**DIRECTIONS FOR THIS TASK**
Please restate word for word the lines from the top of the entries through the line that contains "VARIOS | 21,227.90 |", and do not include any pictures.

Data items:
((

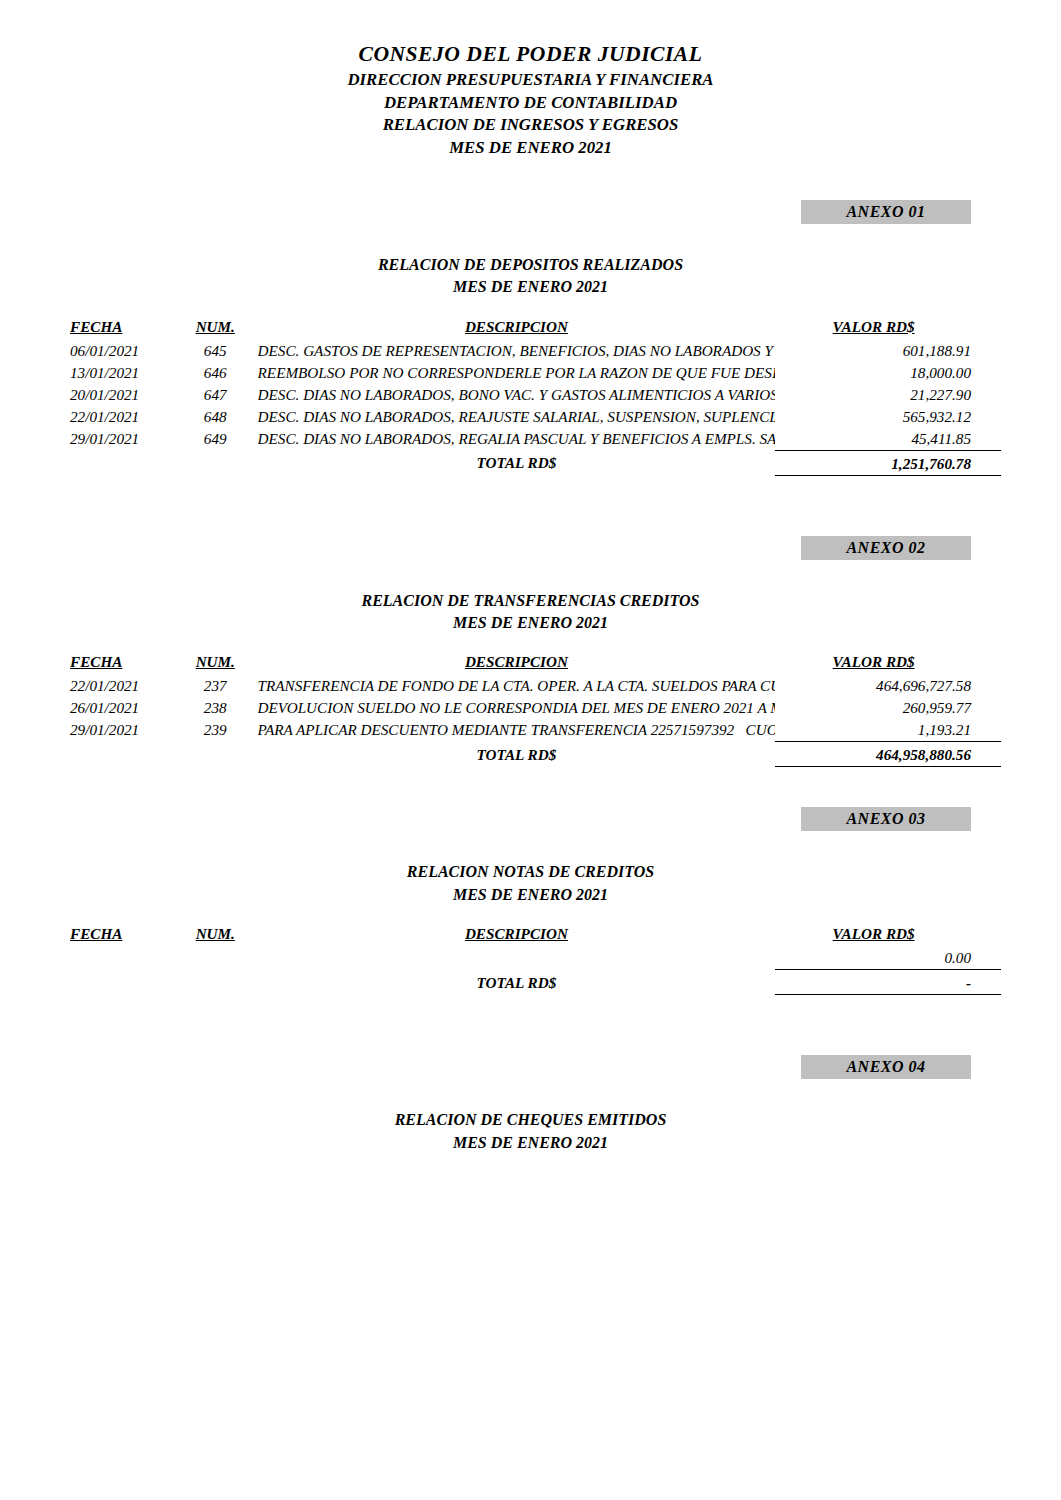CONSEJO DEL PODER JUDICIAL
DIRECCION PRESUPUESTARIA Y FINANCIERA
DEPARTAMENTO DE CONTABILIDAD
RELACION DE INGRESOS Y EGRESOS
MES DE ENERO 2021
ANEXO 01
RELACION DE DEPOSITOS REALIZADOS
MES DE ENERO 2021
| FECHA | NUM. | DESCRIPCION | VALOR RD$ |
| --- | --- | --- | --- |
| 06/01/2021 | 645 | DESC. GASTOS DE REPRESENTACION, BENEFICIOS, DIAS NO LABORADOS Y B | 601,188.91 |
| 13/01/2021 | 646 | REEMBOLSO POR NO CORRESPONDERLE POR LA RAZON DE QUE FUE DESIGN | 18,000.00 |
| 20/01/2021 | 647 | DESC. DIAS NO LABORADOS, BONO VAC. Y GASTOS ALIMENTICIOS A VARIOS | 21,227.90 |
| 22/01/2021 | 648 | DESC. DIAS NO LABORADOS, REAJUSTE SALARIAL, SUSPENSION, SUPLENCIA, | 565,932.12 |
| 29/01/2021 | 649 | DESC. DIAS NO LABORADOS, REGALIA PASCUAL Y BENEFICIOS A EMPLS. SAL | 45,411.85 |
| | | TOTAL RD$ | 1,251,760.78 |
ANEXO 02
RELACION DE TRANSFERENCIAS CREDITOS
MES DE ENERO 2021
| FECHA | NUM. | DESCRIPCION | VALOR RD$ |
| --- | --- | --- | --- |
| 22/01/2021 | 237 | TRANSFERENCIA DE FONDO DE LA CTA. OPER. A LA CTA. SUELDOS PARA CUE | 464,696,727.58 |
| 26/01/2021 | 238 | DEVOLUCION SUELDO NO LE CORRESPONDIA DEL MES DE ENERO 2021 A MA | 260,959.77 |
| 29/01/2021 | 239 | PARA APLICAR DESCUENTO MEDIANTE TRANSFERENCIA 22571597392 CUOT | 1,193.21 |
| | | TOTAL RD$ | 464,958,880.56 |
ANEXO 03
RELACION NOTAS DE CREDITOS
MES DE ENERO 2021
| FECHA | NUM. | DESCRIPCION | VALOR RD$ |
| --- | --- | --- | --- |
| | | | 0.00 |
| | | TOTAL RD$ | - |
ANEXO 04
RELACION DE CHEQUES EMITIDOS
MES DE ENERO 2021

))

**WORKED SOLUTION**
CONSEJO DEL PODER JUDICIAL
DIRECCION PRESUPUESTARIA Y FINANCIERA
DEPARTAMENTO DE CONTABILIDAD
RELACION DE INGRESOS Y EGRESOS
MES DE ENERO 2021
ANEXO 01
RELACION DE DEPOSITOS REALIZADOS
MES DE ENERO 2021
| FECHA | NUM. | DESCRIPCION | VALOR RD$ |
| --- | --- | --- | --- |
| 06/01/2021 | 645 | DESC. GASTOS DE REPRESENTACION, BENEFICIOS, DIAS NO LABORADOS Y B | 601,188.91 |
| 13/01/2021 | 646 | REEMBOLSO POR NO CORRESPONDERLE POR LA RAZON DE QUE FUE DESIGN | 18,000.00 |
| 20/01/2021 | 647 | DESC. DIAS NO LABORADOS, BONO VAC. Y GASTOS ALIMENTICIOS A VARIOS | 21,227.90 |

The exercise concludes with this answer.